Parallèlement, les évêques de Mende cherchent, depuis le milieu du XIe siècle, à affirmer leur autorité temporelle sur l’ensemble du Gévaudan, autorité qu'il partage avec huit barons : le baron de Florac domine la zone cévenole. La baronnie est tenue par les seigneurs d'Anduze jusqu'au XIIIe siècle.

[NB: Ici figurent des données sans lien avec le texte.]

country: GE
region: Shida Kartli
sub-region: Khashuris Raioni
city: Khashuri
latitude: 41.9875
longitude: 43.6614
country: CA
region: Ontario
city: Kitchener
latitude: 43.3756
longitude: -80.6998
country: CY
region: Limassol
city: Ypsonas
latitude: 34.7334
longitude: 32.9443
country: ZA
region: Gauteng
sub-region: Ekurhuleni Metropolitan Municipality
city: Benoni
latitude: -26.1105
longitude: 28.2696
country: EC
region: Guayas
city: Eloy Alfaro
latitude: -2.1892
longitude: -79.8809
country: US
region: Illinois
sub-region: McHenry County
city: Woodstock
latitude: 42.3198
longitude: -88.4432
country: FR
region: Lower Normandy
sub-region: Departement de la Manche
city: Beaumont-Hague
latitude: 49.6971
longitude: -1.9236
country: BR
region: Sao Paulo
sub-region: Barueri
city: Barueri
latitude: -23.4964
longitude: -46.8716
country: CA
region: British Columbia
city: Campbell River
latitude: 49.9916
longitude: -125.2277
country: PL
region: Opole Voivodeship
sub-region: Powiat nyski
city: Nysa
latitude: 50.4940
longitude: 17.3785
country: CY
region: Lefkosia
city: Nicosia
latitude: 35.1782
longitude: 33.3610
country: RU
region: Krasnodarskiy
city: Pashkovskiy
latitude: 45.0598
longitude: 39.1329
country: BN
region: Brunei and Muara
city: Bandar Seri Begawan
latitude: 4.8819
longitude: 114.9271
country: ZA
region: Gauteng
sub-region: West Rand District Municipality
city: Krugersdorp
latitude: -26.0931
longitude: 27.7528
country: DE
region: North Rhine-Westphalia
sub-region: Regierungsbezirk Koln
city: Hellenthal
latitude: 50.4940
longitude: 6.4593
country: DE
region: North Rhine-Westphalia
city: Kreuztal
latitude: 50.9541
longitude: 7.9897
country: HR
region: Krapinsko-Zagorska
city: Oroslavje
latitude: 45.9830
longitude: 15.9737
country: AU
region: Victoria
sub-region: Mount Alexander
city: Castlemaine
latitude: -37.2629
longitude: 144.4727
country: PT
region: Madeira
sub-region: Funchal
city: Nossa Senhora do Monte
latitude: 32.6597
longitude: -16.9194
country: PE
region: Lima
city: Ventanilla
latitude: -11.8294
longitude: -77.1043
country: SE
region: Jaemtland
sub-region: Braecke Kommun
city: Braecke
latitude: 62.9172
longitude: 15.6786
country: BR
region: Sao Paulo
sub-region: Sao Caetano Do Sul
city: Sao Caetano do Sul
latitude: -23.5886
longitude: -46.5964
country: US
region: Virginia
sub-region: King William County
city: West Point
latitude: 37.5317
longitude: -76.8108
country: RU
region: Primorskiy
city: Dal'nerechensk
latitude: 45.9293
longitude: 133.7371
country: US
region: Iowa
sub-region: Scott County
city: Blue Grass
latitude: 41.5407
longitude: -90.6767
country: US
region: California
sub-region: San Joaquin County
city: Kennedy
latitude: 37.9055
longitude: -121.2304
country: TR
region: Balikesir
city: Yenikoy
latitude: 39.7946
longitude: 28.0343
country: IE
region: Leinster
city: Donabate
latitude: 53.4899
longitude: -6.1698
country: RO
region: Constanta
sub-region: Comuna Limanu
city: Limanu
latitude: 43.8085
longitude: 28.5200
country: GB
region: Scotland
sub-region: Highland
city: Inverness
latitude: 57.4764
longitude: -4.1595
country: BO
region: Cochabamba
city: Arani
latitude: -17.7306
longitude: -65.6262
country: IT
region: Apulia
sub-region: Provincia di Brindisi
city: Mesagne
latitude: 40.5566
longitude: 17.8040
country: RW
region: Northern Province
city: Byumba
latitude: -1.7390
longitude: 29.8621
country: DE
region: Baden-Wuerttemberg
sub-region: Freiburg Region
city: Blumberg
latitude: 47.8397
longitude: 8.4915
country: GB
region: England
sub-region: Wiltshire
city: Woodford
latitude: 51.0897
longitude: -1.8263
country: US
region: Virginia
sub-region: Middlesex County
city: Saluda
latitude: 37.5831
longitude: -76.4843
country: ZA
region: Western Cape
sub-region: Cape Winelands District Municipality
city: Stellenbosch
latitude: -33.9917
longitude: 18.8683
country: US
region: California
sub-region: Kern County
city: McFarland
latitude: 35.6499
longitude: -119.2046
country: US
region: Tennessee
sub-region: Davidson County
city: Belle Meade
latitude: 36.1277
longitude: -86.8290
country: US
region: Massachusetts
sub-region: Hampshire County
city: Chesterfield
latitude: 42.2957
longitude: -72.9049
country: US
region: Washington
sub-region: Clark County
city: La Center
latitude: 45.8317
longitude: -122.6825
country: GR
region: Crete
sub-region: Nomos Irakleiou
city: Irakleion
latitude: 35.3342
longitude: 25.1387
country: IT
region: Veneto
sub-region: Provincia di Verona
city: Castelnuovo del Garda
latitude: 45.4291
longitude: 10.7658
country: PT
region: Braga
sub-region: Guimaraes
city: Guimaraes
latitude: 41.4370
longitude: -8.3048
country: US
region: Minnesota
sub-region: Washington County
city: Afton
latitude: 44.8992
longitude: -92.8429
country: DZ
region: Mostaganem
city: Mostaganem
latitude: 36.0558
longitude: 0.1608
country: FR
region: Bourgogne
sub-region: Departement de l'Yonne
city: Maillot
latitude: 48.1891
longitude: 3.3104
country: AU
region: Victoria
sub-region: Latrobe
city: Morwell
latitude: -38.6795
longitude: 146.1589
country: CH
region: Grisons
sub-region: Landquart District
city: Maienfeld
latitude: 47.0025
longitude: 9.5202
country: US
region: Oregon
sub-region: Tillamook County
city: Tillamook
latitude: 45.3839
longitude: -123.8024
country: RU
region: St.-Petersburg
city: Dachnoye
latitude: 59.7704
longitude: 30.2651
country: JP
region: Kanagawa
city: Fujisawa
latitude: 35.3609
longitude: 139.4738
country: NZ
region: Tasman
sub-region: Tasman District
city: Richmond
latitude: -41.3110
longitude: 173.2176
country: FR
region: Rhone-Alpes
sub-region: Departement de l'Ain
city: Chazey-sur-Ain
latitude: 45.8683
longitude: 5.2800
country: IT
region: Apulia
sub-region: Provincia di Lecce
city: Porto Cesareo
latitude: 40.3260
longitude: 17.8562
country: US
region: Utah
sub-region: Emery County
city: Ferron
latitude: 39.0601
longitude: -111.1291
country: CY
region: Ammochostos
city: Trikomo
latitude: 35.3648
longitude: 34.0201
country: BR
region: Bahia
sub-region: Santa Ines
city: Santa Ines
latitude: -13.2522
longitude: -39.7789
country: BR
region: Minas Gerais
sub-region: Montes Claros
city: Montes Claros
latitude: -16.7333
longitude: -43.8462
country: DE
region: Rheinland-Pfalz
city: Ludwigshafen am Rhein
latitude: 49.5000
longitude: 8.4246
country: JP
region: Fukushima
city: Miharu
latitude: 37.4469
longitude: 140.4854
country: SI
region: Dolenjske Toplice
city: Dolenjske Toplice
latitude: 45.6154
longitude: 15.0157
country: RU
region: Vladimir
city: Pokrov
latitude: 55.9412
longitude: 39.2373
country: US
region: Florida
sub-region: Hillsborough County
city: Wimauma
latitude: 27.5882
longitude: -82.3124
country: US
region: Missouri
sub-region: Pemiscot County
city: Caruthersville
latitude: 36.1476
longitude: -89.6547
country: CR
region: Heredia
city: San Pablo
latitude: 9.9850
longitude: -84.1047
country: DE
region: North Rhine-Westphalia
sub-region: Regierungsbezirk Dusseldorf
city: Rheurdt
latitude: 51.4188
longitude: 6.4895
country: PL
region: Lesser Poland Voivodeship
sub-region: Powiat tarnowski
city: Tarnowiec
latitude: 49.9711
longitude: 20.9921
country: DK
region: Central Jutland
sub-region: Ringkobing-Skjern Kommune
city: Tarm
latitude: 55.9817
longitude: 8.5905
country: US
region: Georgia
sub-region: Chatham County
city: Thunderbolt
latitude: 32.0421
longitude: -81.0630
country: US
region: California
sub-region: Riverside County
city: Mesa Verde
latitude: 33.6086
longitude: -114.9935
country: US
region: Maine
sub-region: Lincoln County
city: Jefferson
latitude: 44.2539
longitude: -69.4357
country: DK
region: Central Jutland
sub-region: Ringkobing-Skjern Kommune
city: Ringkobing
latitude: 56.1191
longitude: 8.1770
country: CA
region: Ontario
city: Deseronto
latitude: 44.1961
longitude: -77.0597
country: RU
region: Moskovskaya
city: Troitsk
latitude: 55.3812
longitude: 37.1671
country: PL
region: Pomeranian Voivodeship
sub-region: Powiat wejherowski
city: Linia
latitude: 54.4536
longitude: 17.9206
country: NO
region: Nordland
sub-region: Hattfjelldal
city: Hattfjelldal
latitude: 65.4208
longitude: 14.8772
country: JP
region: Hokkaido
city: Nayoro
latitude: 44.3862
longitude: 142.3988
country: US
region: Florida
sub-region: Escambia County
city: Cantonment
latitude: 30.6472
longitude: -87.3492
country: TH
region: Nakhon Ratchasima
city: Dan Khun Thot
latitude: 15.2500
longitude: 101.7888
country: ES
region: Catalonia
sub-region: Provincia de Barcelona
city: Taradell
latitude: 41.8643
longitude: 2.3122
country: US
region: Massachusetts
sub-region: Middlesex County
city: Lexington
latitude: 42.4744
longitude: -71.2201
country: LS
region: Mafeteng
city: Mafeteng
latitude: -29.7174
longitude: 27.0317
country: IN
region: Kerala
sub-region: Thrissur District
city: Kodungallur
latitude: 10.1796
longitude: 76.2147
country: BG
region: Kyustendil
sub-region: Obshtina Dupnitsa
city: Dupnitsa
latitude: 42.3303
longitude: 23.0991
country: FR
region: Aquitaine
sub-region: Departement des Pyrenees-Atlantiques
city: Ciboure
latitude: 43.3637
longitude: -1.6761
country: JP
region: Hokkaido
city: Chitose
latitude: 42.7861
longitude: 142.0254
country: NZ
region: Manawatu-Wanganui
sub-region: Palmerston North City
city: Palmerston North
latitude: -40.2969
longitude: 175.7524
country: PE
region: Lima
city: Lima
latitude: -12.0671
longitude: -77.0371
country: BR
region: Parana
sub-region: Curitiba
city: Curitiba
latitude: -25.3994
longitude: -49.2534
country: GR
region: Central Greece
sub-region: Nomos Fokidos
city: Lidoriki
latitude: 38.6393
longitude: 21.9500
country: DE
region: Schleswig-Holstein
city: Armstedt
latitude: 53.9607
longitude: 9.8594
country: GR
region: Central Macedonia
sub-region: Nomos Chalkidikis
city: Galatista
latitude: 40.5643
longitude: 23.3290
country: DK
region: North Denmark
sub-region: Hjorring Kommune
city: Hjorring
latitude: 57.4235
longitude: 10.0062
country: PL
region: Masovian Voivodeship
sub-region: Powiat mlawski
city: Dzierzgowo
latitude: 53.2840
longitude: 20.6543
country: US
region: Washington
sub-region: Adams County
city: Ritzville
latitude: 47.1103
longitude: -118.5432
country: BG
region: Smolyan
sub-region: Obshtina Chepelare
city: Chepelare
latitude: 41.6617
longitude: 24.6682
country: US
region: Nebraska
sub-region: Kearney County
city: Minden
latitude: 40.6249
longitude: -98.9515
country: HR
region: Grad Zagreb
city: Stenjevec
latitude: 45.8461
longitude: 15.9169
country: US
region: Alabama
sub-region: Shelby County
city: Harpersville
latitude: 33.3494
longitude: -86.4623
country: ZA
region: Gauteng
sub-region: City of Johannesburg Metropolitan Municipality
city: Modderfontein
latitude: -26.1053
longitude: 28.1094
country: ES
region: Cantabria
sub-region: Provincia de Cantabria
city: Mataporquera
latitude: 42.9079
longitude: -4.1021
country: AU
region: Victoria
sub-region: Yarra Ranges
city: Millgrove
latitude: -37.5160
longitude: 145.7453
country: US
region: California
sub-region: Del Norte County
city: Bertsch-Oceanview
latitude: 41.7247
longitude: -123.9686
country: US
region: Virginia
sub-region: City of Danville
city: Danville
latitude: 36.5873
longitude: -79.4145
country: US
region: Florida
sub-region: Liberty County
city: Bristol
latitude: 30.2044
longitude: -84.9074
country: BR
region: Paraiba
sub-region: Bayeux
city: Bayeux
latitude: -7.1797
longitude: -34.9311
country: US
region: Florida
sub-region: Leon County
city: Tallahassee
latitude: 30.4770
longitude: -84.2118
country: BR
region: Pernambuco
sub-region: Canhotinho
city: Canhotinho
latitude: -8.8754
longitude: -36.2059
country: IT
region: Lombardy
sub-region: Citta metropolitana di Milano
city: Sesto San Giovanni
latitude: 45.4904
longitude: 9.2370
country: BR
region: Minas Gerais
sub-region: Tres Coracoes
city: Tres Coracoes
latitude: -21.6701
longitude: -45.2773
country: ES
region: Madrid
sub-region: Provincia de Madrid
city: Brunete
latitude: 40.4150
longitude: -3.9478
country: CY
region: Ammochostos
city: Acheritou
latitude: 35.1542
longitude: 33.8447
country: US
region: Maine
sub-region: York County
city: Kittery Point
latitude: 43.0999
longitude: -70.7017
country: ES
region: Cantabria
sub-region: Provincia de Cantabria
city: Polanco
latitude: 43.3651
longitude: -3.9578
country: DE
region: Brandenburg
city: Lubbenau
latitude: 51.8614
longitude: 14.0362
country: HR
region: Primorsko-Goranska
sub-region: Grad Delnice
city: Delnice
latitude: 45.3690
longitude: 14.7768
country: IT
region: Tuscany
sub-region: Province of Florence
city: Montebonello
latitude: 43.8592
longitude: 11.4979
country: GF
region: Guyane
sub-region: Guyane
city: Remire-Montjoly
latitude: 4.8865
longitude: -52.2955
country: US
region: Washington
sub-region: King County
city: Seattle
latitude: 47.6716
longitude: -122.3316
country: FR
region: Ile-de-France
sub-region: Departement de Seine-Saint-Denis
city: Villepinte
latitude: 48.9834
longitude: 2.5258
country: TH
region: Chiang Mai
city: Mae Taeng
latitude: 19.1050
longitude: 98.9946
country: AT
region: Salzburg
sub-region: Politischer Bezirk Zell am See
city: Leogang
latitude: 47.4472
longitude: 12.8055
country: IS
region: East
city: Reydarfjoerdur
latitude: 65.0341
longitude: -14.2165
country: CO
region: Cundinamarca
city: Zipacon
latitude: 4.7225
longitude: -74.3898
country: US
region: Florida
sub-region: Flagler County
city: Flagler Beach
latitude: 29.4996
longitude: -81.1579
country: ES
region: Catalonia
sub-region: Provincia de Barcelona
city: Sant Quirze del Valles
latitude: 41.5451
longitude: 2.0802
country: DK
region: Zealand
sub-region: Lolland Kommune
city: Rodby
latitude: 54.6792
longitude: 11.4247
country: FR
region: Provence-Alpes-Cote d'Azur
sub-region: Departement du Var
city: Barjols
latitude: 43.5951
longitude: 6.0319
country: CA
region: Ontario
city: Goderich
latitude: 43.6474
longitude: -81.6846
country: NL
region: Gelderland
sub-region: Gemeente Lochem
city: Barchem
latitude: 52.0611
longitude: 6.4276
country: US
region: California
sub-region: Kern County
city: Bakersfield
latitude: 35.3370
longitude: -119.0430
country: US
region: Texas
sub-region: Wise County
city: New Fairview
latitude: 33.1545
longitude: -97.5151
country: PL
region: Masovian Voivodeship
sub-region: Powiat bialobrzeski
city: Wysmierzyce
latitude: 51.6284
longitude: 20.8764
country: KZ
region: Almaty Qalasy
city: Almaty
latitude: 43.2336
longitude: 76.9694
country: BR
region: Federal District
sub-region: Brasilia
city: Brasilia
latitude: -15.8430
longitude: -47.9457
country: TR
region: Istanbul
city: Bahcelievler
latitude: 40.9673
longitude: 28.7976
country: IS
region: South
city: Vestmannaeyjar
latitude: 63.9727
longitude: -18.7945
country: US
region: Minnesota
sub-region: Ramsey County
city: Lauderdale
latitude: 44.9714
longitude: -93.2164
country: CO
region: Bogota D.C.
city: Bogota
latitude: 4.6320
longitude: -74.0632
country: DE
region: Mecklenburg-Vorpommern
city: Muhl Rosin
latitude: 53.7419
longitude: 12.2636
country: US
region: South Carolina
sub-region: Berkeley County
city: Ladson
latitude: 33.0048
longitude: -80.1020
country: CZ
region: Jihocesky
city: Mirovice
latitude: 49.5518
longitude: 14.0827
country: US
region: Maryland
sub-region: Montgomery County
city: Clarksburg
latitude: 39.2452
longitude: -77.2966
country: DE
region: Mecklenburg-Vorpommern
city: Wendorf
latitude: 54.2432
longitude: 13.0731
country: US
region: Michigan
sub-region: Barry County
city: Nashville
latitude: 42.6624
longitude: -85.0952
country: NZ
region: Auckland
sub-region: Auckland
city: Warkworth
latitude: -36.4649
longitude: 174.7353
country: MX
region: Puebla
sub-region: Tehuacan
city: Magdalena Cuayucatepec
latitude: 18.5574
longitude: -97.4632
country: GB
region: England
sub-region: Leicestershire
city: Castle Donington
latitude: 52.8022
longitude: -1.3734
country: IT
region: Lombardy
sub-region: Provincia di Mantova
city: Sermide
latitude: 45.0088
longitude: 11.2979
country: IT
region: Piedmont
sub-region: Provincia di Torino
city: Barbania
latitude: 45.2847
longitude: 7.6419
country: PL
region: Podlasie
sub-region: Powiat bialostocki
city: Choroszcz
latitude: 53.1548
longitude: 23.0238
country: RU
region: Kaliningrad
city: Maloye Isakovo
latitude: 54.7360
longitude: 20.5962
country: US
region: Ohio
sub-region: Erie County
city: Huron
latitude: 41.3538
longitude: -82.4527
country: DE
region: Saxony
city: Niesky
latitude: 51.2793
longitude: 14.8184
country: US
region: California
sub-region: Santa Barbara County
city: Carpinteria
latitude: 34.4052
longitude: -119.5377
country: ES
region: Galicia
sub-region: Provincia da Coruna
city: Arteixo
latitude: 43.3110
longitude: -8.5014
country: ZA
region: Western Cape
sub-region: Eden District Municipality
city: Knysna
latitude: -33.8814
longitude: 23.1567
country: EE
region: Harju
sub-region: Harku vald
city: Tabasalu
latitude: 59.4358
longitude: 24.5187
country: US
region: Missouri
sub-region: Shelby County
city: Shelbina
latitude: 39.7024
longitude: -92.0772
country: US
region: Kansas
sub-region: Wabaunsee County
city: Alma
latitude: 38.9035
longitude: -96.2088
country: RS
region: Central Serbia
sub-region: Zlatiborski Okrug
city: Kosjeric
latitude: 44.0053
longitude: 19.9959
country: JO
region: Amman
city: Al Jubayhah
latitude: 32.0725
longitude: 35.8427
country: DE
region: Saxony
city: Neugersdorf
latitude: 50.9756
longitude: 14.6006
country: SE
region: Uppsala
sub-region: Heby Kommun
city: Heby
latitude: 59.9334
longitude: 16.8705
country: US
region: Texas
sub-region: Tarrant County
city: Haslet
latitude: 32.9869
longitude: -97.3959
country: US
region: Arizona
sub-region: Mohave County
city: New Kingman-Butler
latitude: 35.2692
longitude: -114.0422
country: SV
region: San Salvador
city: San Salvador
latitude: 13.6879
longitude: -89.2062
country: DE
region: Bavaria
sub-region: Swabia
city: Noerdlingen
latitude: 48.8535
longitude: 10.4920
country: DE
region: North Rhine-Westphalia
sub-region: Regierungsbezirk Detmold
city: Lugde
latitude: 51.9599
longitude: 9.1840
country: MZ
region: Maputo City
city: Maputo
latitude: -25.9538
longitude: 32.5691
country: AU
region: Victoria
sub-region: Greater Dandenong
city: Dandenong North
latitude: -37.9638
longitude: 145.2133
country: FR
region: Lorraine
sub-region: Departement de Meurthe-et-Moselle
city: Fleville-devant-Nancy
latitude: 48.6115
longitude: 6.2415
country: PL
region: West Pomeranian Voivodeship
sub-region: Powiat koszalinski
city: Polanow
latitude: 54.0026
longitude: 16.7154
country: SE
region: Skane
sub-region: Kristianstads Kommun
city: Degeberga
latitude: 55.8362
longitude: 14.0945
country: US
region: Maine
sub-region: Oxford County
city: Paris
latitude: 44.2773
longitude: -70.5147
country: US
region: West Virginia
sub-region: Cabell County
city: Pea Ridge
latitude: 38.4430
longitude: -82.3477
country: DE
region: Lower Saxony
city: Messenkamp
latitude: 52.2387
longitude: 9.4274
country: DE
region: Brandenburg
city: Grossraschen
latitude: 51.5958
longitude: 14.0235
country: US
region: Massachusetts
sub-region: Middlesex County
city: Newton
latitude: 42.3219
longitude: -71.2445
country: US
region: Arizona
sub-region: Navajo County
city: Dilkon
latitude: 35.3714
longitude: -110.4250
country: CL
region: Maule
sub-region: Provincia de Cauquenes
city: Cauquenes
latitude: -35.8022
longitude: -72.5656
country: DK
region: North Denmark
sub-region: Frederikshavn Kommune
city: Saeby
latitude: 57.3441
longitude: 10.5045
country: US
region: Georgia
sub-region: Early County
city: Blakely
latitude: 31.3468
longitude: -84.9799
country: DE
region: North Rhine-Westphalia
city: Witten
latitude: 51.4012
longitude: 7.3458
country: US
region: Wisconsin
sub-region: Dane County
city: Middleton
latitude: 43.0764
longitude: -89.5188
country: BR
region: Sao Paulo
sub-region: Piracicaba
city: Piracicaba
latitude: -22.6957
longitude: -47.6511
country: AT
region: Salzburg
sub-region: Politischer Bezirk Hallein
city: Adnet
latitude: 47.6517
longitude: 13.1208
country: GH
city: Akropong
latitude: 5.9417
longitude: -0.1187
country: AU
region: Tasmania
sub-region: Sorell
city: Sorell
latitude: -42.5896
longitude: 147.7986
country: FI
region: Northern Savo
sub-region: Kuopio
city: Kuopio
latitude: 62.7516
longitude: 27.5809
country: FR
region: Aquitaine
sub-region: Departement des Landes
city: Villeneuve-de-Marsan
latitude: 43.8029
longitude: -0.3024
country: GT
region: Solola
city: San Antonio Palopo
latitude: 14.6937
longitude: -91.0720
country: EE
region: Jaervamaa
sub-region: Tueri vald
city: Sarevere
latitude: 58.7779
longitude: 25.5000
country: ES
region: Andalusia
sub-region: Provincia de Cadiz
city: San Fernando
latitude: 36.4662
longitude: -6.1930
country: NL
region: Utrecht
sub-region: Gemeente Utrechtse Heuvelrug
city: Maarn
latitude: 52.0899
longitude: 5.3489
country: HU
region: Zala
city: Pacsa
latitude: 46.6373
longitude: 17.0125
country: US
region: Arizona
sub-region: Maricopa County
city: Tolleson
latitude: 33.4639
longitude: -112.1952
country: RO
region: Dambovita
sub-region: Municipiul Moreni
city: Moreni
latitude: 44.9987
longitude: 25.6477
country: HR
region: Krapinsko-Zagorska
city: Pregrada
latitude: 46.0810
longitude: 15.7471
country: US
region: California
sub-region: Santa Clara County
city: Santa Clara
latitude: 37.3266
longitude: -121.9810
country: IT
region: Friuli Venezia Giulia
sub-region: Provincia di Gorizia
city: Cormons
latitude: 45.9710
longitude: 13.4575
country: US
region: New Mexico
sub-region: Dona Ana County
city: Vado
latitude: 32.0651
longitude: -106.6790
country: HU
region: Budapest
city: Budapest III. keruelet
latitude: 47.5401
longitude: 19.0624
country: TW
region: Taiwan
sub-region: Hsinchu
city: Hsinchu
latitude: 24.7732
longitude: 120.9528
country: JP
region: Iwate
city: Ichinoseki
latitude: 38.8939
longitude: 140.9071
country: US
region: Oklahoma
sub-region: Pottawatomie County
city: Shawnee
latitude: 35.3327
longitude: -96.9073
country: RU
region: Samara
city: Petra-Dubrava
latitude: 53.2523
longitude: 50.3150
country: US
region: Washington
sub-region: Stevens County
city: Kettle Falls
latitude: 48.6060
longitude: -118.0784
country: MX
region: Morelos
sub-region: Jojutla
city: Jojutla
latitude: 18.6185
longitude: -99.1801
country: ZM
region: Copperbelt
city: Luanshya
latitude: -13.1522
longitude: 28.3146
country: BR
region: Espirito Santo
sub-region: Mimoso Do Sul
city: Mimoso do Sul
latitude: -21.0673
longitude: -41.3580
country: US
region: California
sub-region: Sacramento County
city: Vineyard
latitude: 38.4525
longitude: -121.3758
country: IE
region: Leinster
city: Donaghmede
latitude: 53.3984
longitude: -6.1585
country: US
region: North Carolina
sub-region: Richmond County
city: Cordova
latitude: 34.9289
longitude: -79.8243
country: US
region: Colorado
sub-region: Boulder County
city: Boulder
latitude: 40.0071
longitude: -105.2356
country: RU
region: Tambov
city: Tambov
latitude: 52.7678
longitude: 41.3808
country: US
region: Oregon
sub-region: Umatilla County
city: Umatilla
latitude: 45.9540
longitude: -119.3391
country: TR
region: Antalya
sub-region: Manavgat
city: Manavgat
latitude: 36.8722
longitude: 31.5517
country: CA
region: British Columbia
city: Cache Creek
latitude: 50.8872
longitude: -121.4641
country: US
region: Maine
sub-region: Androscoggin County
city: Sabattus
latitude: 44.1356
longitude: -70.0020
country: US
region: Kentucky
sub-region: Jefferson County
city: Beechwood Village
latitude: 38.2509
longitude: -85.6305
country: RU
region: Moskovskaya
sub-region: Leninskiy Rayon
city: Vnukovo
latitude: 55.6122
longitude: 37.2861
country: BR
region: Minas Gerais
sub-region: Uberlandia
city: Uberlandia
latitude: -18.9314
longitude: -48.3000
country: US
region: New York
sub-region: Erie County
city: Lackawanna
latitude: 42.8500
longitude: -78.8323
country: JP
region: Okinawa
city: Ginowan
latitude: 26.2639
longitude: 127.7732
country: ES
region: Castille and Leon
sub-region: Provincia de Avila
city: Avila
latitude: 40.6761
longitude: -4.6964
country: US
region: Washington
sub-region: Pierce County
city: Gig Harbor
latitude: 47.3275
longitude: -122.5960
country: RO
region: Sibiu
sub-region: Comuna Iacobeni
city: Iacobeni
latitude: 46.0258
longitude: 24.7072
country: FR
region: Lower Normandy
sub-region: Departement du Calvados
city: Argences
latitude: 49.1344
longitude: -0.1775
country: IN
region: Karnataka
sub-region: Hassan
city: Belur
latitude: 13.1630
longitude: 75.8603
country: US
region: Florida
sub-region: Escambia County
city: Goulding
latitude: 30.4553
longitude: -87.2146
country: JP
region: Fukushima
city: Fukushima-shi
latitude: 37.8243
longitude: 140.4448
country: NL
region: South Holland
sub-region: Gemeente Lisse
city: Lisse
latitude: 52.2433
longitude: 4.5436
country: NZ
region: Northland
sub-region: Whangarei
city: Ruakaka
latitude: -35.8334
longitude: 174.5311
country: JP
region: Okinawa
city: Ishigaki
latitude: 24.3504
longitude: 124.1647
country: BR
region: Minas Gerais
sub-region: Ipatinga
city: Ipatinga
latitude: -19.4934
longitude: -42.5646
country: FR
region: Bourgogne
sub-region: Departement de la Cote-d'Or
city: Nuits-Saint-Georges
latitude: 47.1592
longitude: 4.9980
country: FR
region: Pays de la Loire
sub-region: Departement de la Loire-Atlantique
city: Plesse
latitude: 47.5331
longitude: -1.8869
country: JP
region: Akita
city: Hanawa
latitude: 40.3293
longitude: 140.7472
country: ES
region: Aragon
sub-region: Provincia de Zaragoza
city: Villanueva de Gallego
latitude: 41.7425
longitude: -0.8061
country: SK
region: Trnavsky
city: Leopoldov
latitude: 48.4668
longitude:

Leur importance politique et l’étendue de leurs domaines varient selon les périodes. Profitant des rivalités permanentes des seigneurs locaux, vassaux des vicomtes, les évêques font appliquer localement la « paix de Dieu », entre 1102 et 1112, en créant une police chargée de faire respecter la paix, police dont ils obtiennent le commandement. Dans le même temps, les rois capétiens cherchent aussi à asseoir leur autorité sur les grands fiefs du royaume et cette recherche nécessite le soutien de l'Église.
L'évêque Aldebert III du Tournel, bien informé des ambitions capétiennes, décide de rencontrer le roi Louis VII à Paris pour lui prêter hommage en échange des droits régaliens sur le Gévaudan. L’acte qui scelle cet accord est connu sous le nom de « bulle d’or » (1161).